22. Bertengkar

1K 161 30
                                    

Menjemput sadar, Xabina heran saat interior putih dan aroma khas obat-obatan menyerbu seluruh indera. Tirai dengan warna senada kelilingi ranjang yang hadir sebagai media peristirahatan tubuh. Peka akan pegal dari tangan yang terhubung pada selang infus, pria manis itu akhirnya berhasil pahami kondisi.

"Ugh.. pusing.."

"Oh, Tuhan! Syukurlah, akhirnya kamu sadar."

Lemas, Xabina menoleh perlahan ke arah samping dan beradu tatap dengan seorang wanita cantik dalam balutan blazer merah. "Tante siapa? Bina dimana? Tante.. Tante yang tolong Bina?" Melihat perubahan ekspresi dari lawan bicaranya, Xabina buru-buru mengoreksi ucapan. "Eh, m-maksud Bina.. itu.. Kakak, iya.. Kakak, bukan Tante.."

Wanita yang diajak bicara pun terkekeh kecil. "Mau Tante atau Kakak, saya gak masalah kok. Nama kamu Bina?" Melihat upaya Xabina untuk duduk, bantuan pun ia berikan dengan penuh kehati-hatian.

"Terima kasih, Kakak Cantik." Merekah senyum Xabina hingga menyipit kedua mata. "Ini Bina, 'Xabina' kalau Kakak Cantik kepo-kepo sama kepanjangannya. Kalau Kakak Cantik, namanya siapa? Kakak Cantik kenapa bisa ada di kampus Bina? Kakak Cantik mahasiswi? angkatan berapa? Bina mahasiswa baru, jadi belum kenal-kenal semua orang yang banyak sekali."

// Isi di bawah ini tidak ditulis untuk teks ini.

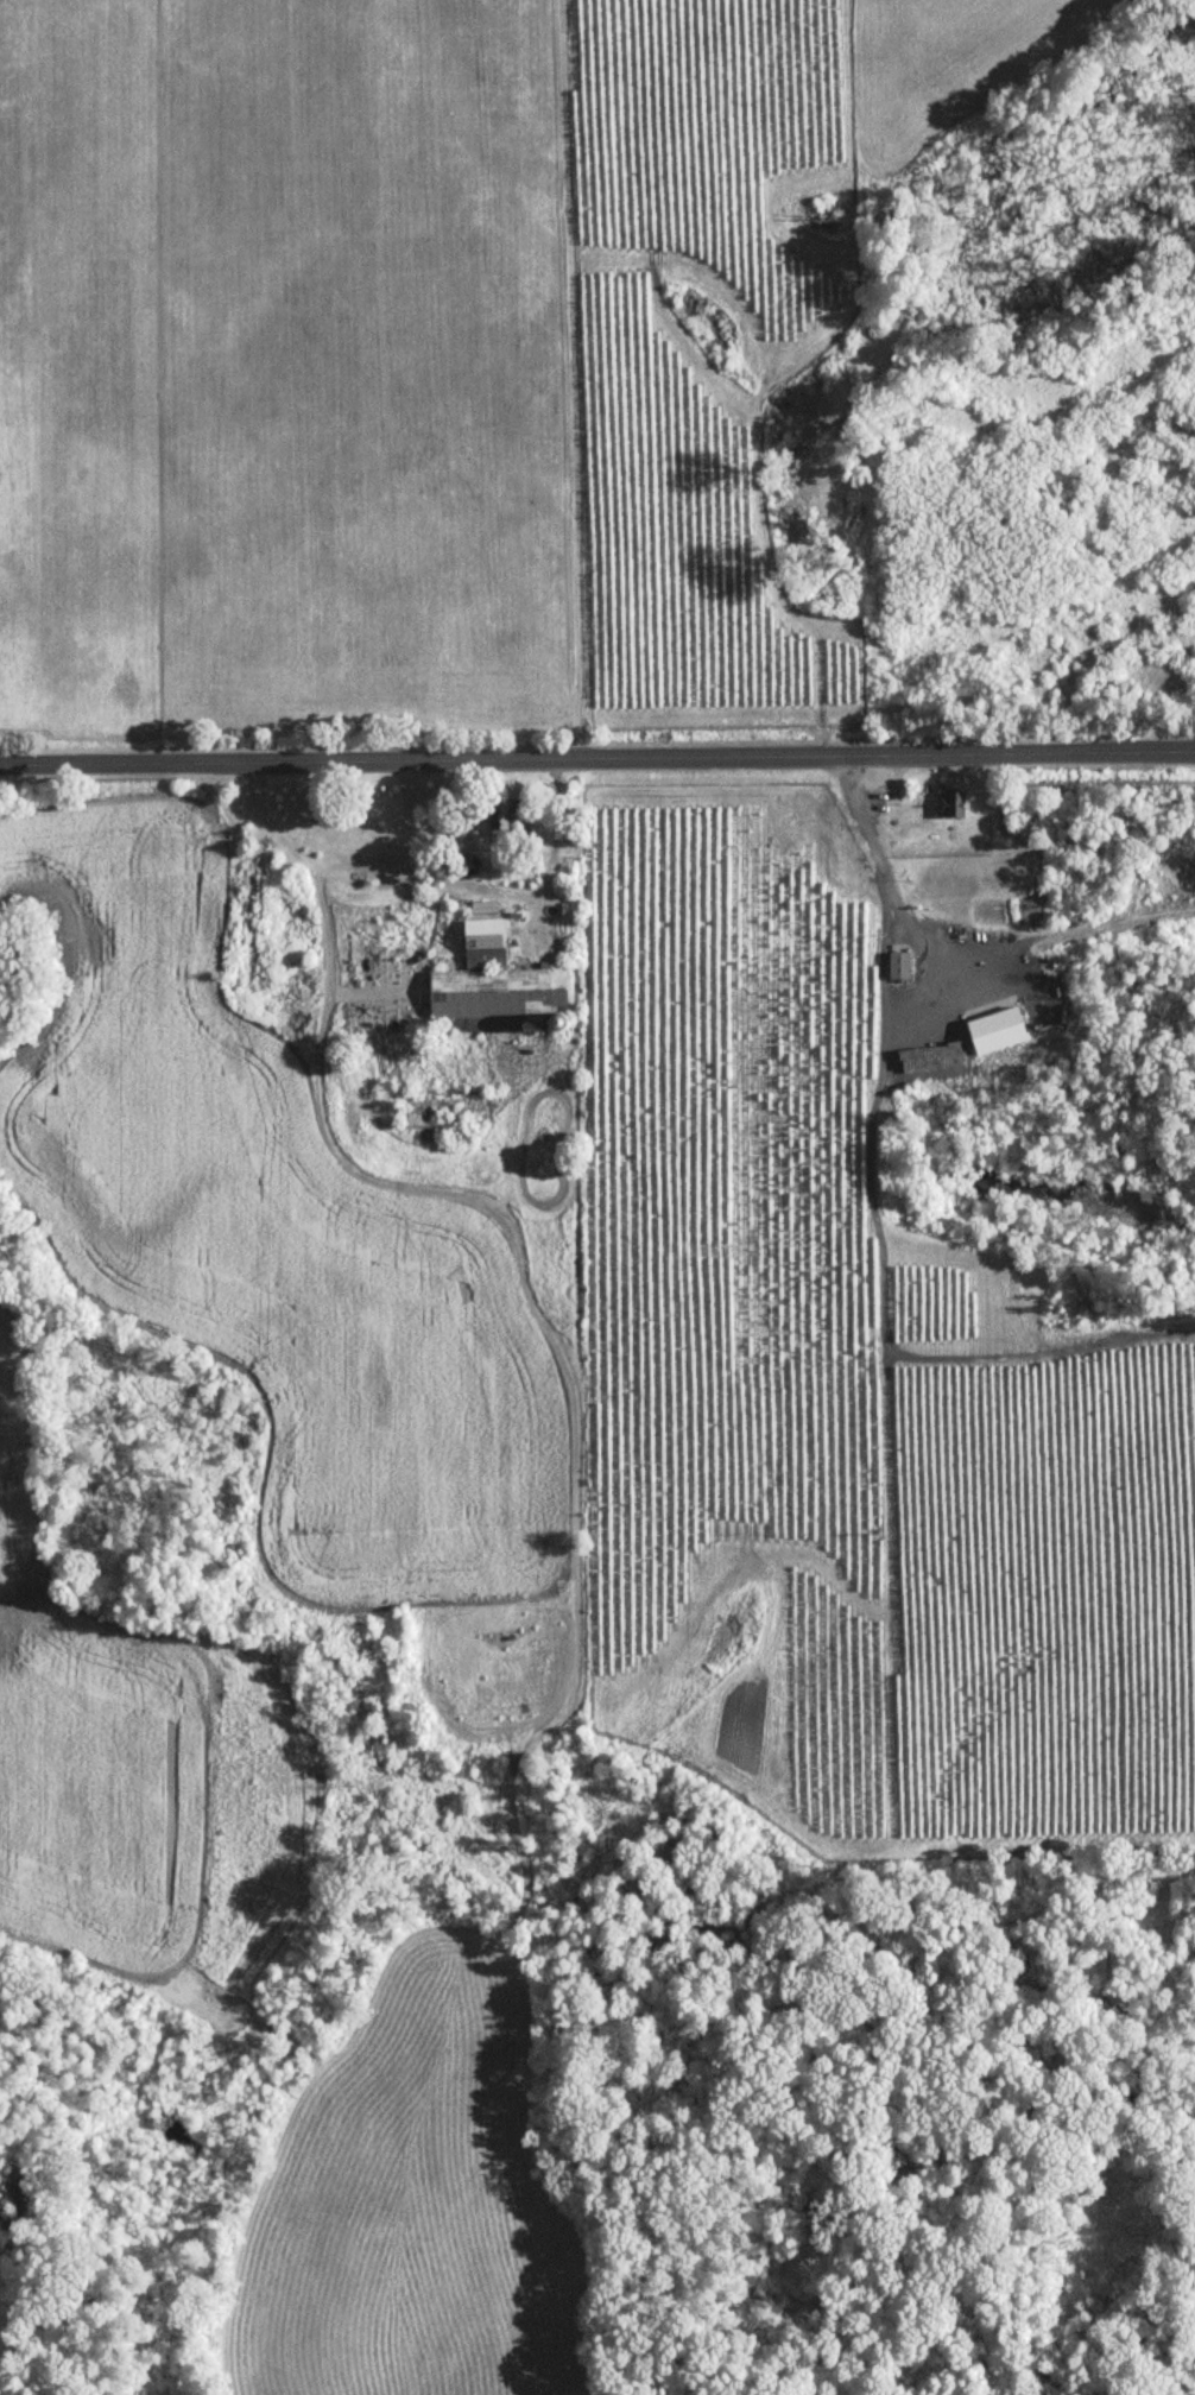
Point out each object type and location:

Belum sempat jawaban atas pertanyaan itu diucap, tirai yang semula tertutup rapat seketika terbuka dengan kasar. Dalam hitungan detik saja, seorang pria yang lebih dewasa dari Xabina memunculkan hadir dengan nafas terengah dan wajah memerah. Lengkap sudah ciri-ciri sikapnya untuk mewakili beragam emosi yang sukar untuk ditafsirkan.

"ADEK!!! SAYANG!!!"

Direngkuh cemas, Xabina pun refleks menggenggam erat tangan wanita di sebelahnya yang langsung peka akan situasi terkini. "Mohon maaf, anda ini yang tadi bicara dengan saya lewat handphone Xabina, kan?"

Menoleh, Barat terkejut saat beradu tatap dengan seseorang yang baru saja bicara padanya. 1 detik, 2 detik, 3 detik. Bahkan setelah detik ke-10 terlewat pun, Barat masih mematung tanpa sepatah kata yang berhasil lolos dari ujaran. Tentu, sikap janggalnya itu masuk ke dalam radar Xabina yang seketika jengkel tanpa alasan.

"Mas, itu Kakak Cantik ngajak bicara. Bukannya dijawab malah dipelototin. Awas matanya loncat-loncat, susah loh kalau mau ditempel lagi! Adek bakal say no no no untuk bantuin Mas."

Mendengar ocehan pria cantiknya, Barat menghela nafas panjang. "Iya, saya yang tadi bicara dengan anda." Konfirmasi itu membawa wanita yang semula berdiri di samping Xabina pun melangkah maju dan ulurkan tangan ke hadapannya.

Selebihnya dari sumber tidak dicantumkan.